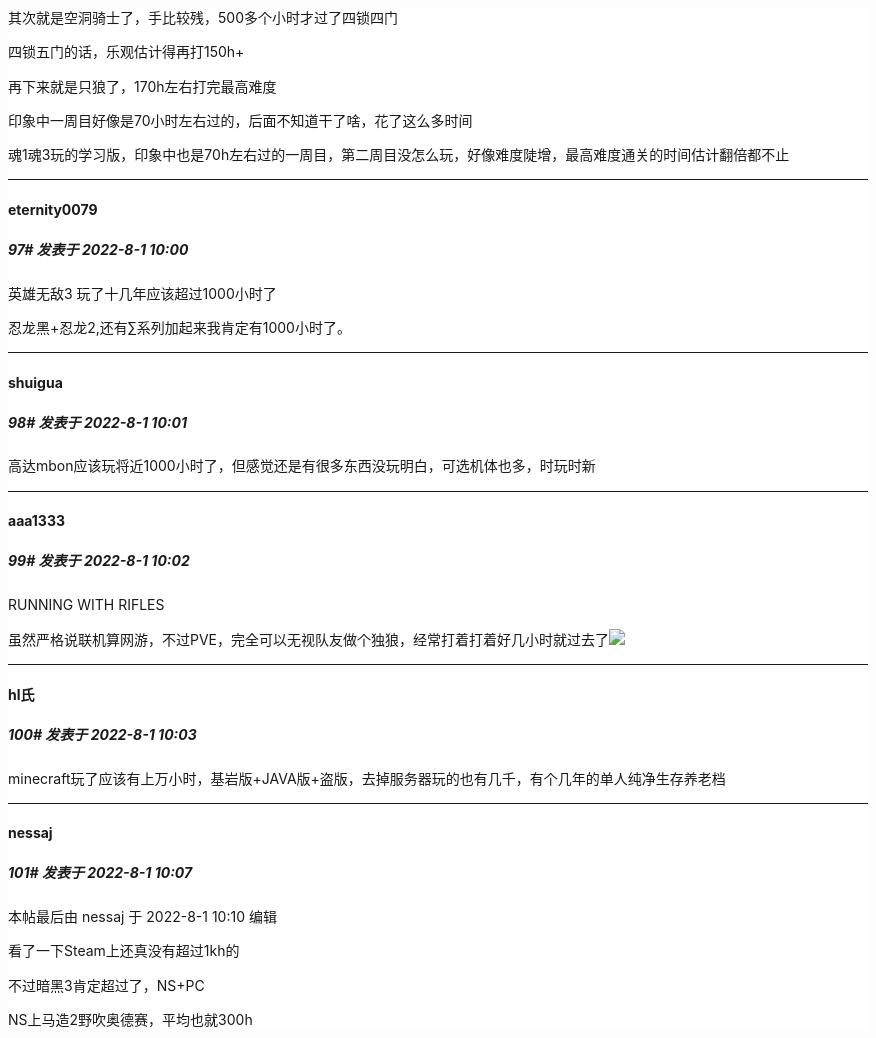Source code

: 其次就是空洞骑士了，手比较残，500多个小时才过了四锁四门

四锁五门的话，乐观估计得再打150h+

再下来就是只狼了，170h左右打完最高难度

印象中一周目好像是70小时左右过的，后面不知道干了啥，花了这么多时间

魂1魂3玩的学习版，印象中也是70h左右过的一周目，第二周目没怎么玩，好像难度陡增，最高难度通关的时间估计翻倍都不止



*****

####  eternity0079  
##### 97#       发表于 2022-8-1 10:00

英雄无敌3 玩了十几年应该超过1000小时了

忍龙黑+忍龙2,还有∑系列加起来我肯定有1000小时了。



*****

####  shuigua  
##### 98#       发表于 2022-8-1 10:01

高达mbon应该玩将近1000小时了，但感觉还是有很多东西没玩明白，可选机体也多，时玩时新

*****

####  aaa1333  
##### 99#       发表于 2022-8-1 10:02

RUNNING WITH RIFLES

虽然严格说联机算网游，不过PVE，完全可以无视队友做个独狼，经常打着打着好几小时就过去了<img src="https://static.saraba1st.com/image/smiley/face2017/001.png" referrerpolicy="no-referrer">

*****

####  hl氏  
##### 100#       发表于 2022-8-1 10:03

minecraft玩了应该有上万小时，基岩版+JAVA版+盗版，去掉服务器玩的也有几千，有个几年的单人纯净生存养老档

*****

####  nessaj  
##### 101#       发表于 2022-8-1 10:07

 本帖最后由 nessaj 于 2022-8-1 10:10 编辑 

看了一下Steam上还真没有超过1kh的

不过暗黑3肯定超过了，NS+PC

NS上马造2野吹奥德赛，平均也就300h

**TASK BRIEF**.
Only a number is wanted: how many lines above include "nessaj"?

**FINAL ANSWER**.
2